Numerical Investigation of Active Flow Control on Laminar Forced Convection over a Backward Facing Step Surrounded by Multiple Jets

Abstract

Laminar, transient forced convection problem over a 2D backward facing step (BFS) at an inlet Reynolds number (Re) of 400 is investigated numerically using OpenFOAM. To increase the Nusselt number (Nu) along the bottom wall, active flow control is applied by zero-net-mass-flux (ZNMF) combinations of suction and injection through three thin slits which are placed on the top, step and the bottom walls in the vicinity of the BFS. The combinations of each jet velocity is determined by jet to inlet mean velocity ratios which are limited to integer numbers between -2 and 2 and satisfying ZNMF condition where negative and positive values indicate suction and injection, respectively. All 19 cases which satisfy these rules are investigated. Average Nusselt number, friction coefficient and recirculation zone lengths are calculated along the bottom wall from time averaged flow fields. Among 19 cases with each having different jet configuration, some cases converged to steady state solution while others indicated temporal effects and converged to periodic solutions.
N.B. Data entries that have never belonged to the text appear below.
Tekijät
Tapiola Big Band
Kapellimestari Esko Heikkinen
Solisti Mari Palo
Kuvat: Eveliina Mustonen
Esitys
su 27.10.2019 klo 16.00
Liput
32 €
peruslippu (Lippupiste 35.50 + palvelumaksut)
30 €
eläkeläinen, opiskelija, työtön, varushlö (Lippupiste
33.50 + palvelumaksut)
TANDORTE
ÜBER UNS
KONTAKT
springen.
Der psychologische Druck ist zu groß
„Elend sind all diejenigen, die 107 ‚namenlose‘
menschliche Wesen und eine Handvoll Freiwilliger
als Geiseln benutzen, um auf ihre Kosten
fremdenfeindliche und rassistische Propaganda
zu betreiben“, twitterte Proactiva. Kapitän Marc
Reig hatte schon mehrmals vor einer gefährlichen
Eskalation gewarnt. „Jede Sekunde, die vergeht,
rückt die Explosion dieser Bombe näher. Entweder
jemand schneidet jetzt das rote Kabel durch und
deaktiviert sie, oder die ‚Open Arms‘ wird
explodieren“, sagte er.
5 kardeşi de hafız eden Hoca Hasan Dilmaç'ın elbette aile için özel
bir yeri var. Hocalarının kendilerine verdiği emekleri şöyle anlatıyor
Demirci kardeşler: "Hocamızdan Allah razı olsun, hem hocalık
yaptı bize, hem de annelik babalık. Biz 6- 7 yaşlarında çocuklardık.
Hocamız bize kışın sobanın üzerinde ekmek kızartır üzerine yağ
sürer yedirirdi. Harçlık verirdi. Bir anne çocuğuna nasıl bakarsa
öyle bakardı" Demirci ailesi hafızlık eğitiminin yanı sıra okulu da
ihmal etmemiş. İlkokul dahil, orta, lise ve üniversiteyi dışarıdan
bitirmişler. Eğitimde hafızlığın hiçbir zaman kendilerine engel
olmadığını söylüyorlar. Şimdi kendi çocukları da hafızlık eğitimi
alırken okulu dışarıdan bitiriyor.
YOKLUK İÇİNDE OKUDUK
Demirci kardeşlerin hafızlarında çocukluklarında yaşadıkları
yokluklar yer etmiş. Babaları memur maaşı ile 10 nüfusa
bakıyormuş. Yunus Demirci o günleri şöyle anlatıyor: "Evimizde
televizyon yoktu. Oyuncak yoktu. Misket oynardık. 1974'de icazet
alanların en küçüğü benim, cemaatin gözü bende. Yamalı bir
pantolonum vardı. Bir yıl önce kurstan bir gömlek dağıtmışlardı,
To understand these transient effects, velocity oscillation magnitude and Strouhal number which are monitored at a selected critical point are evaluated. It is shown that temporal interaction of chosen active flow control methodology has significant effect on enhancing mixing which results in an increase of Nusselt number. Among all cases, the best case concerning thermal improvement has an increase of 78.5% in Nu number while the best aerodynamic improvement is achieved for another case with a decrease of 81% in total recirculation zone length compared to the reference case where no control is applied.